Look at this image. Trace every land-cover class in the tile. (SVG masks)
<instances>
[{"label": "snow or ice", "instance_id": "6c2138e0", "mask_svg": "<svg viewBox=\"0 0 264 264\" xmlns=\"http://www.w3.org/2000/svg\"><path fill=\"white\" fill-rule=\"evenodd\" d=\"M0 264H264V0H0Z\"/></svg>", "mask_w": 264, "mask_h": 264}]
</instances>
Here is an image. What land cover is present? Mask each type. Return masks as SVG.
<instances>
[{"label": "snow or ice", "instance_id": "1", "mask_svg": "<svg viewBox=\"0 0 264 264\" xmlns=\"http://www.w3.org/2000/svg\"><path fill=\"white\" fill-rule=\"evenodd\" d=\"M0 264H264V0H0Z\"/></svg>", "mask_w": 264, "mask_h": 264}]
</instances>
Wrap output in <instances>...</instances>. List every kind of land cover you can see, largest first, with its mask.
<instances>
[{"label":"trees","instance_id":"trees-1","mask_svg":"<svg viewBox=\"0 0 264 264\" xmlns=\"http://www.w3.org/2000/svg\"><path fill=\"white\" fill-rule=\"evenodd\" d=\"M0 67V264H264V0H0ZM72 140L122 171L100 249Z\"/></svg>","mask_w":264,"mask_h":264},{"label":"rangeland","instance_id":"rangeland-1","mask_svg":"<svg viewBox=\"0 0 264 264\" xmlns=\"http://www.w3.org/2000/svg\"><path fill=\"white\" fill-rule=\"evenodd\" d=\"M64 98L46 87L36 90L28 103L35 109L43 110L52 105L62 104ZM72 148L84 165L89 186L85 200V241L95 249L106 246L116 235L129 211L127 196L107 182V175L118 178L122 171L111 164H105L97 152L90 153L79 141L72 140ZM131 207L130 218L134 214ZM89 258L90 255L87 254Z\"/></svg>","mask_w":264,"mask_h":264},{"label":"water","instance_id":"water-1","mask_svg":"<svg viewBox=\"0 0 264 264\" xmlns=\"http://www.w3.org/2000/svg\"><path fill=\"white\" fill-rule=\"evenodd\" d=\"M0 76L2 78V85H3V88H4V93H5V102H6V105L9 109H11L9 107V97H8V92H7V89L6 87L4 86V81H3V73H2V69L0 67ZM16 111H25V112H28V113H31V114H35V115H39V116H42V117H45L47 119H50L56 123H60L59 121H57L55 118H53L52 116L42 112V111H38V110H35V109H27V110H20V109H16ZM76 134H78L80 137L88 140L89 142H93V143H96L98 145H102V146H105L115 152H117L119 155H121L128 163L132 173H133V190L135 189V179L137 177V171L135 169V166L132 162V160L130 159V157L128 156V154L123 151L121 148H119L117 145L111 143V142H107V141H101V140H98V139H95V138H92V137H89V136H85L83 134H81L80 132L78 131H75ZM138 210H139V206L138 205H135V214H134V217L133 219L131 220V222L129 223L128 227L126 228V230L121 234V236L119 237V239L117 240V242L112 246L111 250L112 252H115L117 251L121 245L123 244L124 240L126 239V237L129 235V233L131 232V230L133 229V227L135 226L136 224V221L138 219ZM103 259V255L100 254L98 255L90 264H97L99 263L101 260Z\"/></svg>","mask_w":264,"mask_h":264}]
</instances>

===============

# Your goal
Extract from the records each line that contains the word "image", and reproduce every such line in full.

# Full response
Look at this image. Trace every land-cover class in the tile. (SVG masks)
Here is an image. What land cover is present? Mask each type. Return masks as SVG.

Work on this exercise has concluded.